» **Task to carry out**
Print the listing below word for word, but drop any pictures it contains.

═════ Data ═════

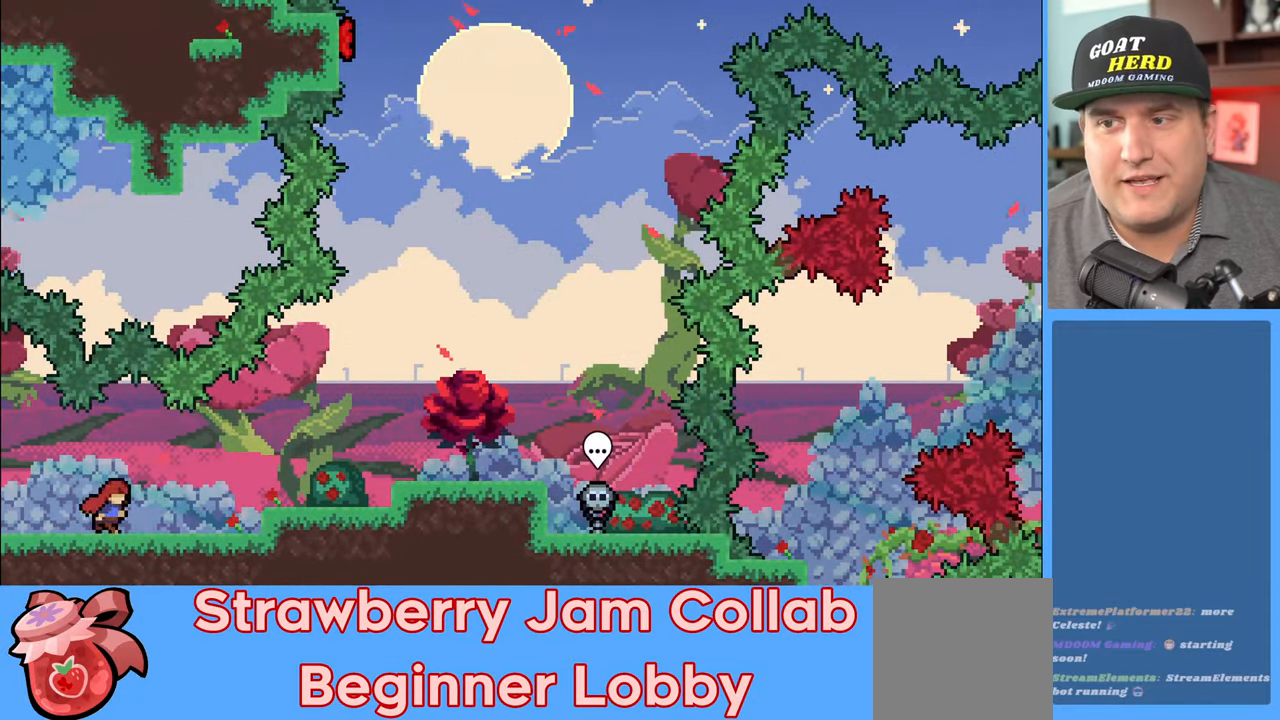
{"buttons": ["A", "R2"], "left_stick": "right", "right_stick": "center", "events": [[283, "A", "down"]]}
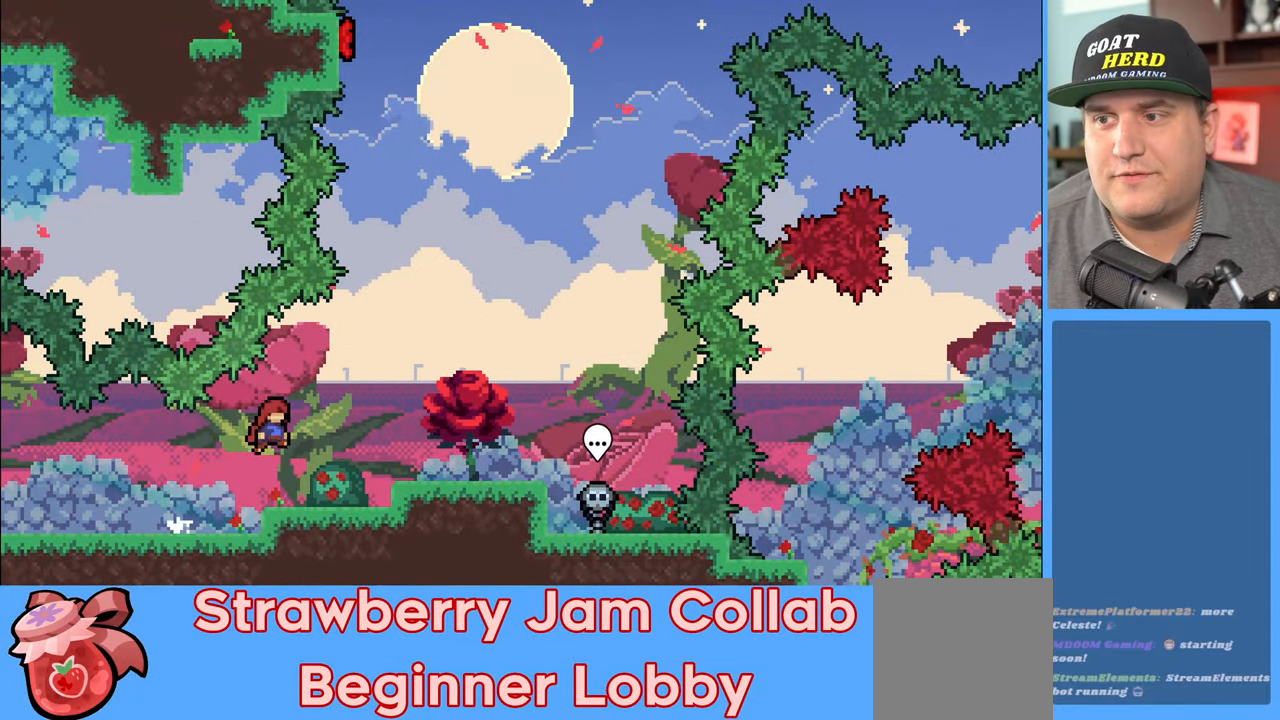
{"buttons": ["R2"], "left_stick": "right", "right_stick": "center", "events": [[183, "A", "up"]]}
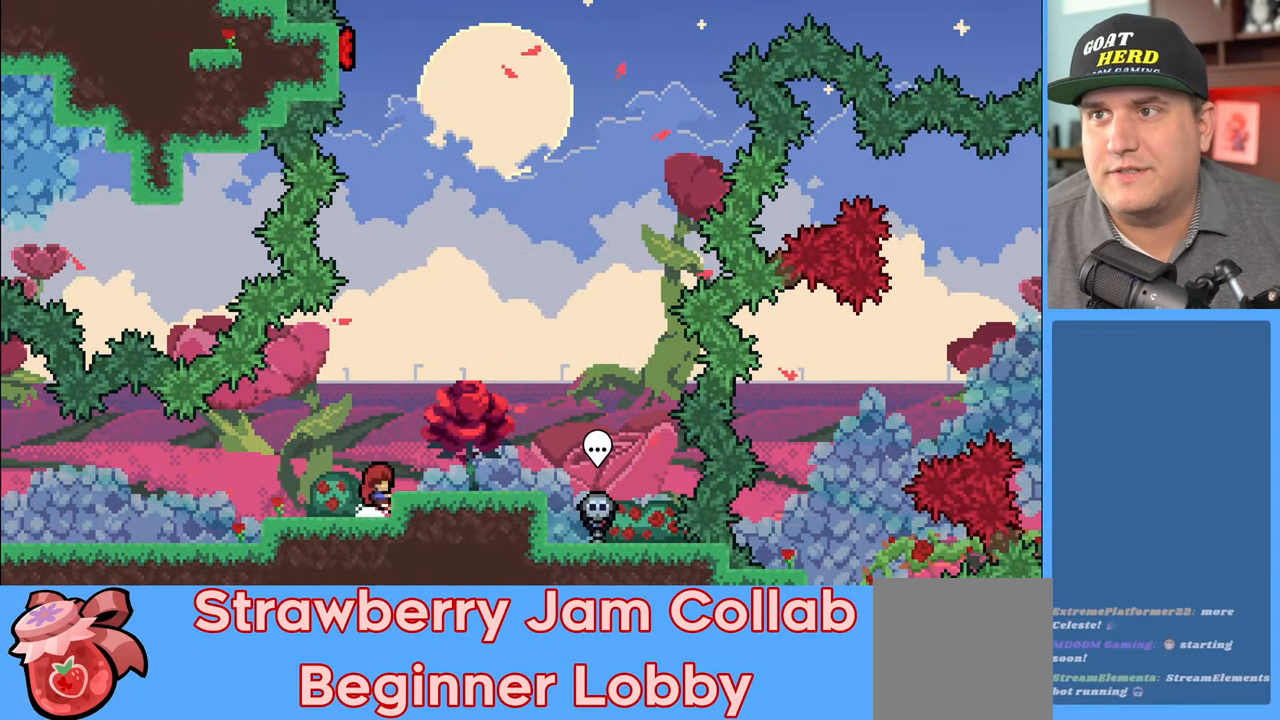
{"buttons": ["R2"], "left_stick": "center", "right_stick": "center", "events": [[17, "A", "down"], [133, "A", "up"], [283, "left_stick", "center"]]}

═════

» **Result of the task**
{"buttons": ["A", "R2"], "left_stick": "right", "right_stick": "center", "events": [[283, "A", "down"]]}
{"buttons": ["R2"], "left_stick": "right", "right_stick": "center", "events": [[183, "A", "up"]]}
{"buttons": ["R2"], "left_stick": "center", "right_stick": "center", "events": [[17, "A", "down"], [133, "A", "up"], [283, "left_stick", "center"]]}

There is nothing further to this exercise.